TIA in Europe: Cyber, Supply Chains, and Standards – Oh My!
Late last year, TIA’s Director of Global Policy, Patrick Lozada, traveled to Europe for meetings in Belgium, Berlin, and London with government officials to discuss the increasingly complex landscape around standards and supply chain security.
What he found was a common understanding that yesterday’s solutions don’t work for securing today’s networks. Across the board, countries are realizing that they must be more vigilant and ambitious in ensuring that networks can be trusted. The two countries have since conducted further negotiations under the umbrella of the Transatlantic Trade and Technology Council (TTC), and in December they agreed to jointly support trusted telecommunications projects in Latin America and Africa, explore ICT supplier diversification, discuss enhanced security for subsea cables, and more broadly cooperate on new and emerging technologies.
In Europe, the European Commission has been undergoing a multi-year process under the European Union’s Cybersecurity Act (EU Regulation 2019/881) to create a permanent agency called ENISA to regulate cybersecurity and establish a cybersecurity certification framework.

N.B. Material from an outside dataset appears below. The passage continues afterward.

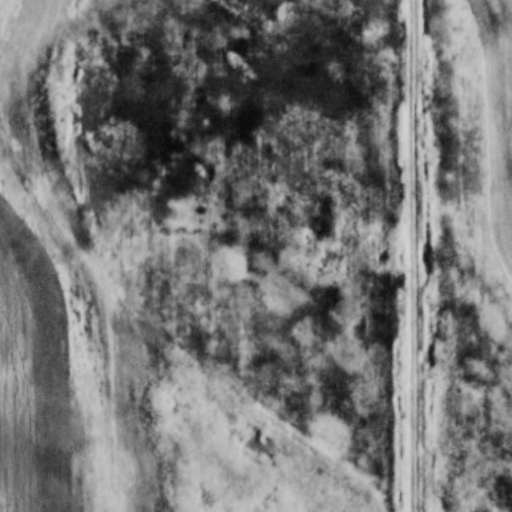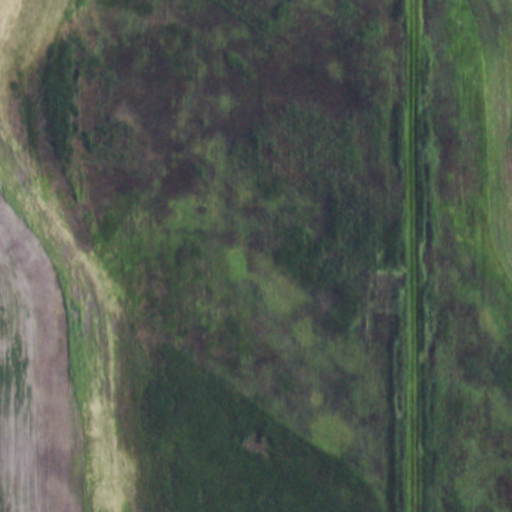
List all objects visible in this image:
road: (410, 255)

The EU has also been and developing a “5G Security Toolbox” to help work with nation states to coordinate an approach to secure 5G networks, and they are working to extent the Commission’s regulatory authority through the proposed new Cyber Resilience Act (CRA).

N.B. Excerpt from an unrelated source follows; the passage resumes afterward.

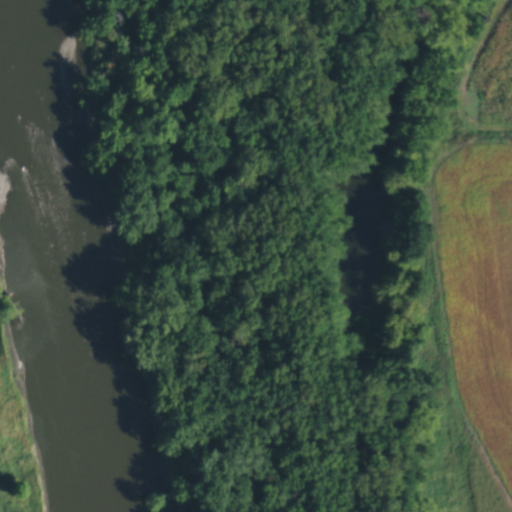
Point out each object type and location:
river: (49, 257)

While the U.S. and EU are both driving toward a stronger focus on cyber and supply chain security, the mechanisms by which they are doing so are different. Europe is much more focused on a regulatory approach, while the U.S. has focused more on partnerships between industry and government to support stronger security. Additionally, Europe’s focus on mandatory security standards is more prescriptive, and it has the potential to exclude some non-EU products and services. The EU also has a distinct perspective on OpenRAN, and its analysis of the security risks of OpenRAN is more critical than that of the United States.
Europe is also developing a distinct, and concerning, approach to standardization. Even as the U.S. and the EU have proposed further collaboration on standards development, the EU Commission has proposed a standards strategy that would exclude non-European companies from participating in certain standards development organizations and shift standards development toward more government control. U.S. companies would be the most significantly impacted by these changes, and in the context of a regulatory environment where standards are increasingly used to exclude products and services from the EU market – this is what is concerning. Both sides have more to gain working together and supporting more robust trade and interoperability, something TIA expressed to interlocutors across the board.

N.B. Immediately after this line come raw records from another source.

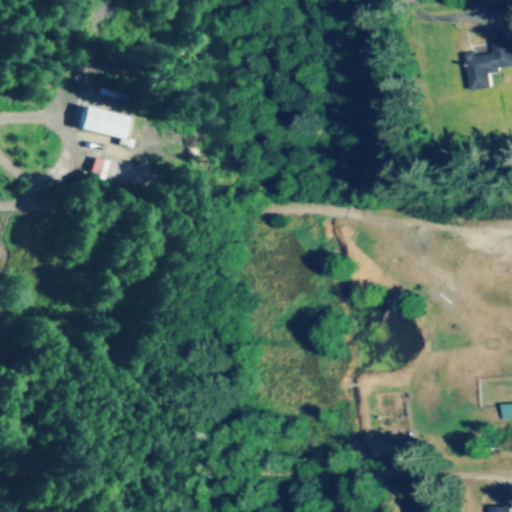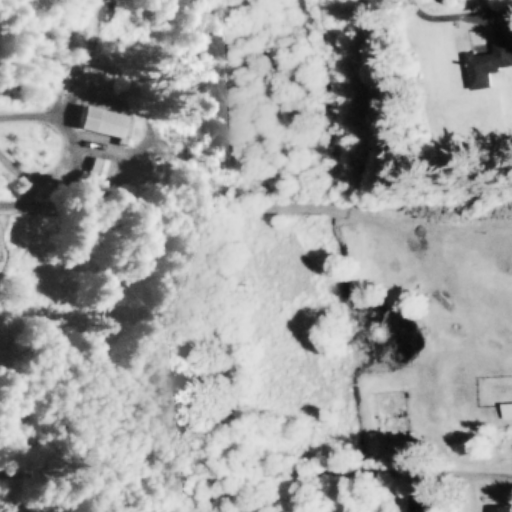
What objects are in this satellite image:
building: (488, 65)
building: (104, 123)
road: (26, 204)
road: (244, 208)
building: (421, 502)
building: (502, 509)
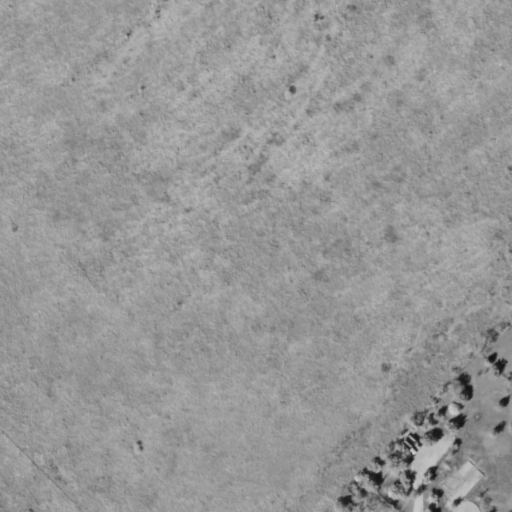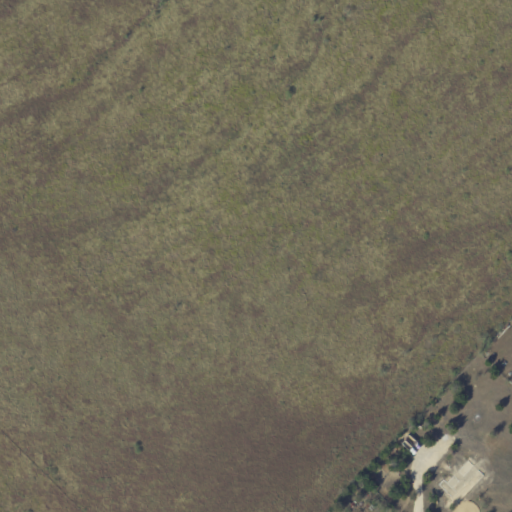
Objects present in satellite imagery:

Finally, policymakers in London are making ambitious strides to strengthen cybersecurity and enhance participation in the global standards ecosystem with new legislation such as the UK Telecommunications Security Act of 2021 and a 5G Diversification Strategy that is set to invest £250 million in secure and resilient telecoms supply chains. The UK also recently led a recent multi-country effort to set out technology principles for OpenRAN, and they are in the process of replacing equipment from untrusted vendors across the country as they deploy 5G.
In conclusion, while the U.S., EU, and the UK have different policy approaches on 5G, standards, and supply chain security; in general, TIA’s meetings with officials demonstrated that there are many areas of common interest. TIA continues to support the TTC, where we are involved with Working Group 1 on standards and Working Group 4 on secure supply chains, and we will continue to work to find the common ground with our European counterparts in these discussions.